#### STATED PROBLEM
Reproduce verbatim the portion of the listing below that runs from the line containing "Q: What is the count of books?" through the end of the listing, both included.

#### RECORDS FOR THE TASK
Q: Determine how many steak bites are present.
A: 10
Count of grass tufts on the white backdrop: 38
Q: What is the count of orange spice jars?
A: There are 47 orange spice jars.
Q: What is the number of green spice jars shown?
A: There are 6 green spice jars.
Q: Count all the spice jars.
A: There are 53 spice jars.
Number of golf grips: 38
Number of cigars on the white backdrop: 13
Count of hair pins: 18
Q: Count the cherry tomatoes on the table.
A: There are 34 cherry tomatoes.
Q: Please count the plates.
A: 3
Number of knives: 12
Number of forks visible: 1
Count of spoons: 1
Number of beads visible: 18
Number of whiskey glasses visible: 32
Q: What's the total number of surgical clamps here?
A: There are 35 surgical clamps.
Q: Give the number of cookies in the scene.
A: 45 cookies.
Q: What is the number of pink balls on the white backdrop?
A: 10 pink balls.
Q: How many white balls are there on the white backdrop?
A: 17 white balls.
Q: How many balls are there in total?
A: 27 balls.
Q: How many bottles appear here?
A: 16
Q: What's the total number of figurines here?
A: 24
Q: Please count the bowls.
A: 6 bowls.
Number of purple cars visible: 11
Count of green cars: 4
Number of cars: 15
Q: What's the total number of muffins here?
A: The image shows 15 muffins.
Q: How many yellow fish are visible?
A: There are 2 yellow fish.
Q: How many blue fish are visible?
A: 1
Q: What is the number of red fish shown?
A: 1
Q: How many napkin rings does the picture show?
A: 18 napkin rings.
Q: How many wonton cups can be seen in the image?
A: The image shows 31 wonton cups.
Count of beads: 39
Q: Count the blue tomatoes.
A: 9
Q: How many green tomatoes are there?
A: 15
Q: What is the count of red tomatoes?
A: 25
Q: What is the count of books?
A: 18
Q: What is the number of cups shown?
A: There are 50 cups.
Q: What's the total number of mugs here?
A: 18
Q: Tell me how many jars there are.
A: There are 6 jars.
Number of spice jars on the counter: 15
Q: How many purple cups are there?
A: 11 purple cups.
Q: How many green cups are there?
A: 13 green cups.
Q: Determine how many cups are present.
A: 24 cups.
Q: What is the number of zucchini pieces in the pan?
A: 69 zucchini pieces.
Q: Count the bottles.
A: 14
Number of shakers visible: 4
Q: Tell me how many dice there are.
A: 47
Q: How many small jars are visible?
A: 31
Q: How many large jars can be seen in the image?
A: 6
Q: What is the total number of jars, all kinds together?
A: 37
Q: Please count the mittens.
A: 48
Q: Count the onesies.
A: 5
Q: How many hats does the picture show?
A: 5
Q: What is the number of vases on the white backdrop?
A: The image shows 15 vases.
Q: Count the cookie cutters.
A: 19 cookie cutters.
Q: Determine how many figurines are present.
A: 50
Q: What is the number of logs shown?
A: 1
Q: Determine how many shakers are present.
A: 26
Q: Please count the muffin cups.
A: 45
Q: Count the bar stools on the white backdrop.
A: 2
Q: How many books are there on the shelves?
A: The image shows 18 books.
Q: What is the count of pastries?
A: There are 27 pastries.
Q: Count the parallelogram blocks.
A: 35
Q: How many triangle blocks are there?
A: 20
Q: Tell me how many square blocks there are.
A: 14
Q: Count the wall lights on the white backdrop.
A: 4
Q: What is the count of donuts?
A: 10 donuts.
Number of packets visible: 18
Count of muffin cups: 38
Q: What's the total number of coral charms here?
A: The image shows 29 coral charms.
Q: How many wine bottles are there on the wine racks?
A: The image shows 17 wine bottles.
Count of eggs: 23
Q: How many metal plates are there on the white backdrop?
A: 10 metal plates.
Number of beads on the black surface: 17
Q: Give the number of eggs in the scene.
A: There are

#### ANSWER BELOW
Q: What is the count of books?
A: 18
Q: What is the number of cups shown?
A: There are 50 cups.
Q: What's the total number of mugs here?
A: 18
Q: Tell me how many jars there are.
A: There are 6 jars.
Number of spice jars on the counter: 15
Q: How many purple cups are there?
A: 11 purple cups.
Q: How many green cups are there?
A: 13 green cups.
Q: Determine how many cups are present.
A: 24 cups.
Q: What is the number of zucchini pieces in the pan?
A: 69 zucchini pieces.
Q: Count the bottles.
A: 14
Number of shakers visible: 4
Q: Tell me how many dice there are.
A: 47
Q: How many small jars are visible?
A: 31
Q: How many large jars can be seen in the image?
A: 6
Q: What is the total number of jars, all kinds together?
A: 37
Q: Please count the mittens.
A: 48
Q: Count the onesies.
A: 5
Q: How many hats does the picture show?
A: 5
Q: What is the number of vases on the white backdrop?
A: The image shows 15 vases.
Q: Count the cookie cutters.
A: 19 cookie cutters.
Q: Determine how many figurines are present.
A: 50
Q: What is the number of logs shown?
A: 1
Q: Determine how many shakers are present.
A: 26
Q: Please count the muffin cups.
A: 45
Q: Count the bar stools on the white backdrop.
A: 2
Q: How many books are there on the shelves?
A: The image shows 18 books.
Q: What is the count of pastries?
A: There are 27 pastries.
Q: Count the parallelogram blocks.
A: 35
Q: How many triangle blocks are there?
A: 20
Q: Tell me how many square blocks there are.
A: 14
Q: Count the wall lights on the white backdrop.
A: 4
Q: What is the count of donuts?
A: 10 donuts.
Number of packets visible: 18
Count of muffin cups: 38
Q: What's the total number of coral charms here?
A: The image shows 29 coral charms.
Q: How many wine bottles are there on the wine racks?
A: The image shows 17 wine bottles.
Count of eggs: 23
Q: How many metal plates are there on the white backdrop?
A: 10 metal plates.
Number of beads on the black surface: 17
Q: Give the number of eggs in the scene.
A: There are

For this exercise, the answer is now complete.